┌────────

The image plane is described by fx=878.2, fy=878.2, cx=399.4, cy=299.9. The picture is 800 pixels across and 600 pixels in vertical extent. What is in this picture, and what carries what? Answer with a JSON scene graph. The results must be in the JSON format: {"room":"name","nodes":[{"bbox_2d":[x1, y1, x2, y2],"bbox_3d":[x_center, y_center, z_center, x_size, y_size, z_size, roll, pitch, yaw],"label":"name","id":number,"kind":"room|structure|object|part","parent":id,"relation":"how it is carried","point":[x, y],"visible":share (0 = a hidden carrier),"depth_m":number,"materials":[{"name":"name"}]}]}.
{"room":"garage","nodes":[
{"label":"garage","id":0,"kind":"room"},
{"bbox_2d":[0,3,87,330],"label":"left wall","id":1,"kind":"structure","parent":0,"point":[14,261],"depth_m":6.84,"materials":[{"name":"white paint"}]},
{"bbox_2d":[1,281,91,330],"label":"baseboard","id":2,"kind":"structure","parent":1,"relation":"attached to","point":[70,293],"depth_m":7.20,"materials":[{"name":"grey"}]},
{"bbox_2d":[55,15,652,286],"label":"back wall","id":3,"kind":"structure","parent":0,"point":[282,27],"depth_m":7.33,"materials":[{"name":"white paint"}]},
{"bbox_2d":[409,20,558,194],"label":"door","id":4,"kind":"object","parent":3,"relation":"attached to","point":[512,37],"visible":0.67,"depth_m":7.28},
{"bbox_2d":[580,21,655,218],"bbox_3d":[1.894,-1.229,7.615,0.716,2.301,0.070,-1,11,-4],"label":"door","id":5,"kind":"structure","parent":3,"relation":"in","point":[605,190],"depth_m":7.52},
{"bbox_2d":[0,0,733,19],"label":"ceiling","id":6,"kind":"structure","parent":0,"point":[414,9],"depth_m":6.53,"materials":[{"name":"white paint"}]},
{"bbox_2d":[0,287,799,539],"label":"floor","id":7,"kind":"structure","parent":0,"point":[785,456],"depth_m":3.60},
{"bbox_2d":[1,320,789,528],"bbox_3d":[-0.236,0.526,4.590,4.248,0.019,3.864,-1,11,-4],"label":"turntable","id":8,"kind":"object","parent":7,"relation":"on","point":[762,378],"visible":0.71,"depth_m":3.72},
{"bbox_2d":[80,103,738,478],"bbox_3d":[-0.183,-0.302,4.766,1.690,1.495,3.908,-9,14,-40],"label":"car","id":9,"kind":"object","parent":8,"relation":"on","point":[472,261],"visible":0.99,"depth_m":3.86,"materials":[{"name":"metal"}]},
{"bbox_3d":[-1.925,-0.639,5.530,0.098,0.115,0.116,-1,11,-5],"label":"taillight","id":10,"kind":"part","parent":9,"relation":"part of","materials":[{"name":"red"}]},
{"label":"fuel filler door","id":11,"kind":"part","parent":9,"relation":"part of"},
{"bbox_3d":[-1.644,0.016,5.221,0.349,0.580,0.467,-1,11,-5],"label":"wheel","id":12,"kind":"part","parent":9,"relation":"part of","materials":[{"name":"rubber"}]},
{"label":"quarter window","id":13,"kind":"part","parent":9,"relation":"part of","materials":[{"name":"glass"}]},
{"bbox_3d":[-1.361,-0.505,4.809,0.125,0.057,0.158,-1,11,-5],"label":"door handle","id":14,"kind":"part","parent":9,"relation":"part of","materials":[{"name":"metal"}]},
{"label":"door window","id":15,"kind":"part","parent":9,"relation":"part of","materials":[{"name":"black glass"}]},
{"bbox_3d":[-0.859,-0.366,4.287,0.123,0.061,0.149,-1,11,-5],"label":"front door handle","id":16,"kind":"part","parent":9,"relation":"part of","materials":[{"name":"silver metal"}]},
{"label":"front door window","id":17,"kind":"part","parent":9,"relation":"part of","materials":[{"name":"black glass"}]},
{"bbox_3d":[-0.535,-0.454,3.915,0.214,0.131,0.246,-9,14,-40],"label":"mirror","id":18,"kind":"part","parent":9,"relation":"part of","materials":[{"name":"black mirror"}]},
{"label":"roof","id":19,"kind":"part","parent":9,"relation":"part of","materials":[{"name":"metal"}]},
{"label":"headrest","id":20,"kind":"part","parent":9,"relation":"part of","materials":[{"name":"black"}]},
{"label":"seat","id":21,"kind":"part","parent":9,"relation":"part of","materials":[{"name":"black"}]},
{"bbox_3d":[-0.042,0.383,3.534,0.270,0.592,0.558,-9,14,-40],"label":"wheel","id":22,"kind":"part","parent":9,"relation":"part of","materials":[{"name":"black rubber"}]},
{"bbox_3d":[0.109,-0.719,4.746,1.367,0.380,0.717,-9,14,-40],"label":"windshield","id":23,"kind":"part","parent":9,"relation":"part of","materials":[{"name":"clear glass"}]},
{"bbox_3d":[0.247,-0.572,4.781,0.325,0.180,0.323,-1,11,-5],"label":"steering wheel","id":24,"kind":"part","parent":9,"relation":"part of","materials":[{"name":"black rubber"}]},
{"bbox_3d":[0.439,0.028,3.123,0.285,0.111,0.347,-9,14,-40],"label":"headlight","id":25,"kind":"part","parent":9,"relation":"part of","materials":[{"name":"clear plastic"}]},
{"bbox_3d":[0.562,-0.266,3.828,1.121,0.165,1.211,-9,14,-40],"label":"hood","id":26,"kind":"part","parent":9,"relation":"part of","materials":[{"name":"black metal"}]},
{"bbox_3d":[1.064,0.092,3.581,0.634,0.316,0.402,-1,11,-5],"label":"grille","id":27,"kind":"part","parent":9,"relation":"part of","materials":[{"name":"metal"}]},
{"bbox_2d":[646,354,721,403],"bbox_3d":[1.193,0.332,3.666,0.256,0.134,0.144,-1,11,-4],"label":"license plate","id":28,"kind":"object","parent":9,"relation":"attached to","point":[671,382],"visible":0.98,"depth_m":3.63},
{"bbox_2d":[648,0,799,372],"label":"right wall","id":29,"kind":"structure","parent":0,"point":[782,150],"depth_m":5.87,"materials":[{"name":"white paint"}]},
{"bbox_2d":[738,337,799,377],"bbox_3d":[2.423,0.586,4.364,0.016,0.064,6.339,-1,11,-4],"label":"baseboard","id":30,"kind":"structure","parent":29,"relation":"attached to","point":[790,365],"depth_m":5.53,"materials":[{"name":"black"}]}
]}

└────────

## [ACTIVITY]
Extract each line of the listing above, copying it word for word.

## [RESULT OF THE TASK]
The image plane is described by fx=878.2, fy=878.2, cx=399.4, cy=299.9. The picture is 800 pixels across and 600 pixels in vertical extent. What is in this picture, and what carries what? Answer with a JSON scene graph. The results must be in the JSON format: {"room":"name","nodes":[{"bbox_2d":[x1, y1, x2, y2],"bbox_3d":[x_center, y_center, z_center, x_size, y_size, z_size, roll, pitch, yaw],"label":"name","id":number,"kind":"room|structure|object|part","parent":id,"relation":"how it is carried","point":[x, y],"visible":share (0 = a hidden carrier),"depth_m":number,"materials":[{"name":"name"}]}]}.
{"room":"garage","nodes":[
{"label":"garage","id":0,"kind":"room"},
{"bbox_2d":[0,3,87,330],"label":"left wall","id":1,"kind":"structure","parent":0,"point":[14,261],"depth_m":6.84,"materials":[{"name":"white paint"}]},
{"bbox_2d":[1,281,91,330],"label":"baseboard","id":2,"kind":"structure","parent":1,"relation":"attached to","point":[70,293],"depth_m":7.20,"materials":[{"name":"grey"}]},
{"bbox_2d":[55,15,652,286],"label":"back wall","id":3,"kind":"structure","parent":0,"point":[282,27],"depth_m":7.33,"materials":[{"name":"white paint"}]},
{"bbox_2d":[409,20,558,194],"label":"door","id":4,"kind":"object","parent":3,"relation":"attached to","point":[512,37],"visible":0.67,"depth_m":7.28},
{"bbox_2d":[580,21,655,218],"bbox_3d":[1.894,-1.229,7.615,0.716,2.301,0.070,-1,11,-4],"label":"door","id":5,"kind":"structure","parent":3,"relation":"in","point":[605,190],"depth_m":7.52},
{"bbox_2d":[0,0,733,19],"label":"ceiling","id":6,"kind":"structure","parent":0,"point":[414,9],"depth_m":6.53,"materials":[{"name":"white paint"}]},
{"bbox_2d":[0,287,799,539],"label":"floor","id":7,"kind":"structure","parent":0,"point":[785,456],"depth_m":3.60},
{"bbox_2d":[1,320,789,528],"bbox_3d":[-0.236,0.526,4.590,4.248,0.019,3.864,-1,11,-4],"label":"turntable","id":8,"kind":"object","parent":7,"relation":"on","point":[762,378],"visible":0.71,"depth_m":3.72},
{"bbox_2d":[80,103,738,478],"bbox_3d":[-0.183,-0.302,4.766,1.690,1.495,3.908,-9,14,-40],"label":"car","id":9,"kind":"object","parent":8,"relation":"on","point":[472,261],"visible":0.99,"depth_m":3.86,"materials":[{"name":"metal"}]},
{"bbox_3d":[-1.925,-0.639,5.530,0.098,0.115,0.116,-1,11,-5],"label":"taillight","id":10,"kind":"part","parent":9,"relation":"part of","materials":[{"name":"red"}]},
{"label":"fuel filler door","id":11,"kind":"part","parent":9,"relation":"part of"},
{"bbox_3d":[-1.644,0.016,5.221,0.349,0.580,0.467,-1,11,-5],"label":"wheel","id":12,"kind":"part","parent":9,"relation":"part of","materials":[{"name":"rubber"}]},
{"label":"quarter window","id":13,"kind":"part","parent":9,"relation":"part of","materials":[{"name":"glass"}]},
{"bbox_3d":[-1.361,-0.505,4.809,0.125,0.057,0.158,-1,11,-5],"label":"door handle","id":14,"kind":"part","parent":9,"relation":"part of","materials":[{"name":"metal"}]},
{"label":"door window","id":15,"kind":"part","parent":9,"relation":"part of","materials":[{"name":"black glass"}]},
{"bbox_3d":[-0.859,-0.366,4.287,0.123,0.061,0.149,-1,11,-5],"label":"front door handle","id":16,"kind":"part","parent":9,"relation":"part of","materials":[{"name":"silver metal"}]},
{"label":"front door window","id":17,"kind":"part","parent":9,"relation":"part of","materials":[{"name":"black glass"}]},
{"bbox_3d":[-0.535,-0.454,3.915,0.214,0.131,0.246,-9,14,-40],"label":"mirror","id":18,"kind":"part","parent":9,"relation":"part of","materials":[{"name":"black mirror"}]},
{"label":"roof","id":19,"kind":"part","parent":9,"relation":"part of","materials":[{"name":"metal"}]},
{"label":"headrest","id":20,"kind":"part","parent":9,"relation":"part of","materials":[{"name":"black"}]},
{"label":"seat","id":21,"kind":"part","parent":9,"relation":"part of","materials":[{"name":"black"}]},
{"bbox_3d":[-0.042,0.383,3.534,0.270,0.592,0.558,-9,14,-40],"label":"wheel","id":22,"kind":"part","parent":9,"relation":"part of","materials":[{"name":"black rubber"}]},
{"bbox_3d":[0.109,-0.719,4.746,1.367,0.380,0.717,-9,14,-40],"label":"windshield","id":23,"kind":"part","parent":9,"relation":"part of","materials":[{"name":"clear glass"}]},
{"bbox_3d":[0.247,-0.572,4.781,0.325,0.180,0.323,-1,11,-5],"label":"steering wheel","id":24,"kind":"part","parent":9,"relation":"part of","materials":[{"name":"black rubber"}]},
{"bbox_3d":[0.439,0.028,3.123,0.285,0.111,0.347,-9,14,-40],"label":"headlight","id":25,"kind":"part","parent":9,"relation":"part of","materials":[{"name":"clear plastic"}]},
{"bbox_3d":[0.562,-0.266,3.828,1.121,0.165,1.211,-9,14,-40],"label":"hood","id":26,"kind":"part","parent":9,"relation":"part of","materials":[{"name":"black metal"}]},
{"bbox_3d":[1.064,0.092,3.581,0.634,0.316,0.402,-1,11,-5],"label":"grille","id":27,"kind":"part","parent":9,"relation":"part of","materials":[{"name":"metal"}]},
{"bbox_2d":[646,354,721,403],"bbox_3d":[1.193,0.332,3.666,0.256,0.134,0.144,-1,11,-4],"label":"license plate","id":28,"kind":"object","parent":9,"relation":"attached to","point":[671,382],"visible":0.98,"depth_m":3.63},
{"bbox_2d":[648,0,799,372],"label":"right wall","id":29,"kind":"structure","parent":0,"point":[782,150],"depth_m":5.87,"materials":[{"name":"white paint"}]},
{"bbox_2d":[738,337,799,377],"bbox_3d":[2.423,0.586,4.364,0.016,0.064,6.339,-1,11,-4],"label":"baseboard","id":30,"kind":"structure","parent":29,"relation":"attached to","point":[790,365],"depth_m":5.53,"materials":[{"name":"black"}]}
]}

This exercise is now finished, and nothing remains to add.